Version Control was offered as a component until version Ascential DataStage7.5.x. Ascential was acquired by IBM and when DataStage was integrated into IBM Information Server with DataStage at version 8.0.1, the support of version control as a component was discontinued. 

Repository based flow – 

Informatica, offers a step-by-step effort of creating a data integration solution. Each object created while mapping a source with a target gets saved into the repository project folder categorized by – Sources, Targets, Transformations, Mappings, Mapplets, User-defined functions, Business Components, Cubes and Dimensions. Each object created can be shared, dropped into a mapping across cross-functional development teams. Thus increasing re-usability. Projects are folder based and inter-viewable. 

IBM DataStage offers a project based integration solution, projects are not interviewable. Every project needs a role based access. The step-by-step effort in mapping a source to a target lineages into a job. For sharing objects within a job, separate objects need to be created called containers that are local/shared. 

Creating a source-target pipeline – 

Within Informatica’s PowerCenter Designer, first a source definition needs to be created using “Source Analyzer” that imports the metadata, then a target definition is created using “Target Designer”, then a transformation using “Transformation Developer” is created, and finally maps a source-transformation-target using “Mapping Designer”. 

IBM lets drag and drop a functionality i.e a stage within in one canvas area for a pipeline source-target job. With IBM DataStage within the “DataStage Designer” import of both source and target metadata is needed, proceeding with variety of stages offered as database stages, transformation stages, etc. 

The biggest difference between both the vendor offerings in this area is Informatica forces you to be organized through a step-by-step design process, while IBM DataStage leaves the organization as a choice and gives you flexibility in dragging and dropping objects based on the logic flow.  

Code Generation and Compilation – 

Informatica’s thrust is the auto-generated code. A mapping gets created by dropping a source-transformation-target that doesn’t need to be compiled. 

IBM DataStage requires to compile a job in order to run it successfully. Changing business requirements effect the maintenance of change control management with IBM DataStage jobs. Re-compilation is required for every occurring change. 

Reusability – 

Informatica offers ease of re-usability through Mapplets and Worklets for re-using mappings and workflows. 

IBM Stage offers re-usability of a job through containers(local&shared). To re-use a Job Sequence(workflow), you will need to make a copy, compile and run. 

Change Data Capture (CDC) – 

Informatica offers CDC through a separate edition – Real-time Edition. CDC is a drag and drop object within IBM DataStage Designer. 

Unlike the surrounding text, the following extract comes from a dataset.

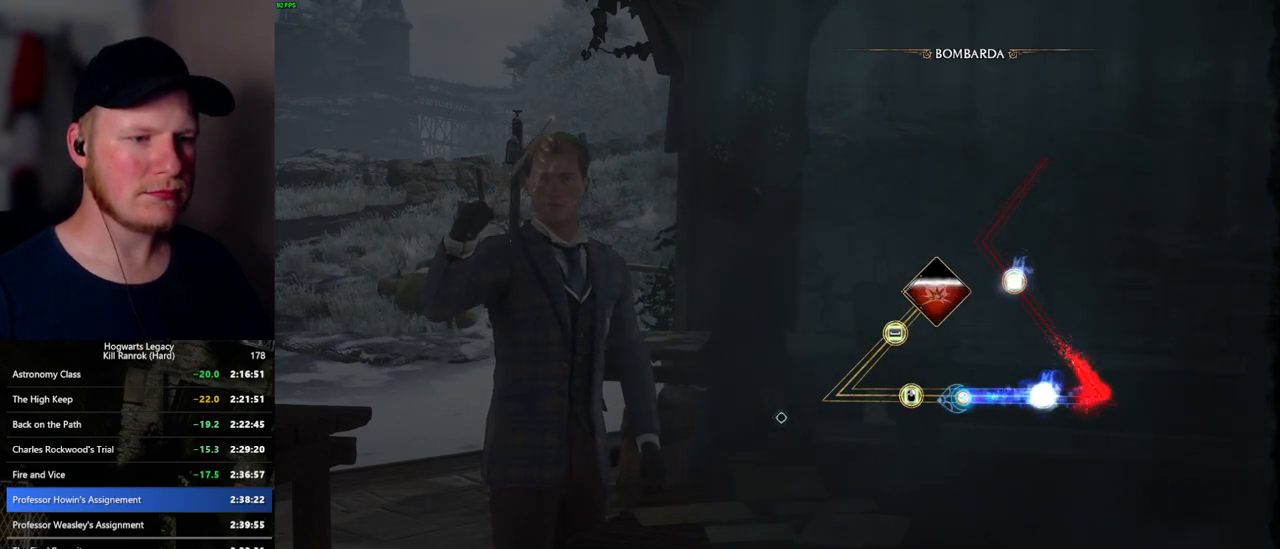
{"keys": [], "mouse": [], "events": [[117, "mouse_right", "down"], [234, "mouse_right", "up"], [284, "mouse_right", "down"], [384, "mouse_right", "up"]]}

Data Encryption/Masking – 
Data Masking or encryption needs to be done before reaching IBM DataStage Server. Informatica has an offering within PowerCenter Designer as a separate transformation called “Data Masking Transformation”. 

Variety of Transformations –

Informatica offers about 30 general transformations for processing incoming data. 

IBM offers about 40 data transforming stages/objects. 

Impact Analysis – 

Informatica offers a separate edition – Advanced edition that helps with data lineage and impact analysis. 

IBM DataStage offers through Designer by right clicking on a job to perform dependencies or impact analysis. 

Real-Time Integration – 

IBM DataStage within the Designer offers creating in-the-box real-time solutions for WISD, XML, Web Services, WebSphere MQ, Java based services. 

Informatica offers SOA/Real-time integration through Real-Time edition. 

Monitoring – 

Informatica Workflow monitor offers different levels of run-statistics information. Tracing levels are offered at 4 different levels – Normal, Terse, Verbose Initialization and Verbose data. These tracing levels offer the degree of information based on source/target rows, caching, transformation statistics for each mapping. 

IBM DataStage offers Operational Statistics from DataStage Director. The start, elapsed, end times can be viewed within the Director GUI. Row statistics can be obtained at every processing stage/object through the monitor option within the Director.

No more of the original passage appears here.